>>>>>

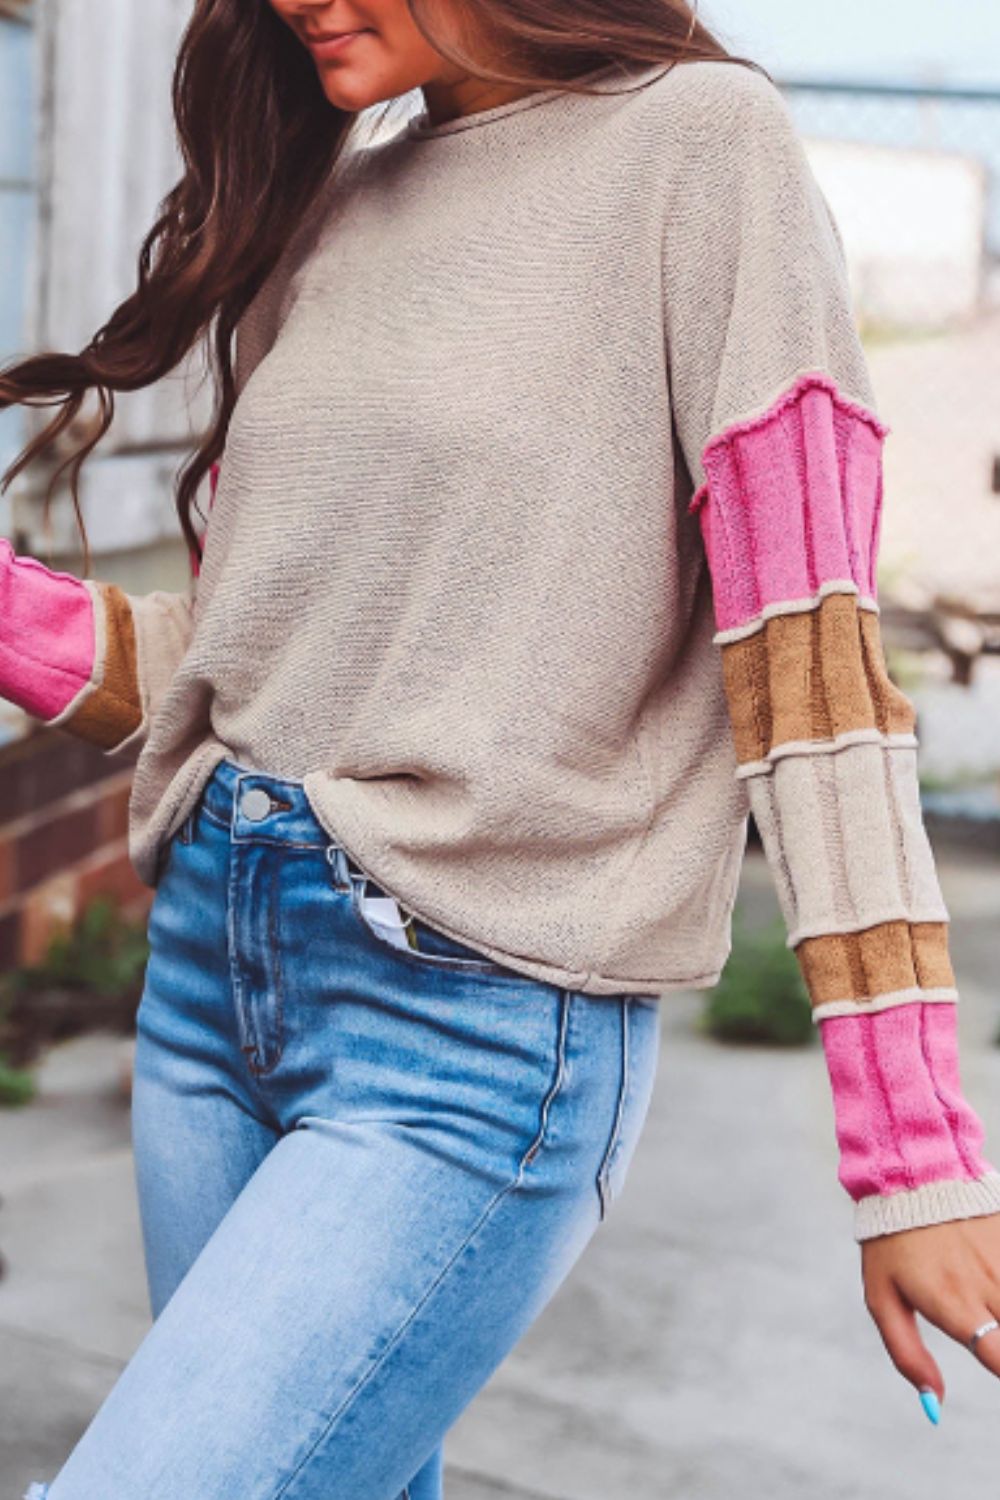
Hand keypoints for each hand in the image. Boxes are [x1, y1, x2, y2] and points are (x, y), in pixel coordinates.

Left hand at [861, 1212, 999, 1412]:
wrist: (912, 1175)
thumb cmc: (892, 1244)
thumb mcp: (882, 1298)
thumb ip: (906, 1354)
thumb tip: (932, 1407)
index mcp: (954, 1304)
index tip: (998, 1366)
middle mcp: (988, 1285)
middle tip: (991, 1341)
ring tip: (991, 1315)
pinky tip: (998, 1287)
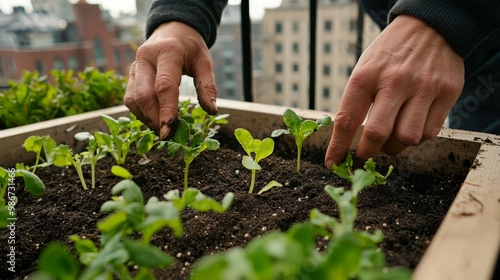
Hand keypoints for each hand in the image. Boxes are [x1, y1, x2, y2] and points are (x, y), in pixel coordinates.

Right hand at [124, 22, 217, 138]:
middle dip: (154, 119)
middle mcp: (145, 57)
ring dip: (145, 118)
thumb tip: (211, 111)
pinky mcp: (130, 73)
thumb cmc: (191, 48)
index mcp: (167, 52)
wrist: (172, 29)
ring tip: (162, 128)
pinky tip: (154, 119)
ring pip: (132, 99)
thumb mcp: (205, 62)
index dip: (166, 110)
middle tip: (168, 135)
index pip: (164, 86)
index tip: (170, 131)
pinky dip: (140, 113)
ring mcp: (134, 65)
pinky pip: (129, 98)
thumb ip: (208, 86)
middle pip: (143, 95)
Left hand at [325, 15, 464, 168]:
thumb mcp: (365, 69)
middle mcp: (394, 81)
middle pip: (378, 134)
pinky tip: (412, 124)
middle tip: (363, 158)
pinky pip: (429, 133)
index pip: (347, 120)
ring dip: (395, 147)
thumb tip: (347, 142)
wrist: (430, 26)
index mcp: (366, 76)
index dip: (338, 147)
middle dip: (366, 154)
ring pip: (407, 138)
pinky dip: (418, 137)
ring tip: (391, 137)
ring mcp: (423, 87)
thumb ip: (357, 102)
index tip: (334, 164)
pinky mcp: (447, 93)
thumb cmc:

<<<<<

Only the line containing "ring mcp: (134, 65)" and the lines after it, through the end of the data, should be copied, exactly as they are.

Response to the task ->
ring mcp: (134, 65)
pinky pip: (129, 98)
thumb ip: (208, 86)
middle pip: (143, 95)
Left hand at [325, 15, 464, 168]:
thumb mcp: (365, 69)
middle mcp: (394, 81)
middle pip: (378, 134)
pinky tip: (412, 124)
middle tip: (363, 158)
pinky pip: (429, 133)
index pip: (347, 120)
ring dip: (395, 147)
thumb tip: (347, 142)
wrist: (430, 26)
index mcp: (366, 76)
index dip: (338, 147)
middle dip: (366, 154)
ring pip: (407, 138)
pinky dip: (418, 137)
ring tip: (391, 137)
ring mcp: (423, 87)
thumb ip: (357, 102)
index tip: (334, 164)
pinky mcp: (447, 93)
thumb cmc:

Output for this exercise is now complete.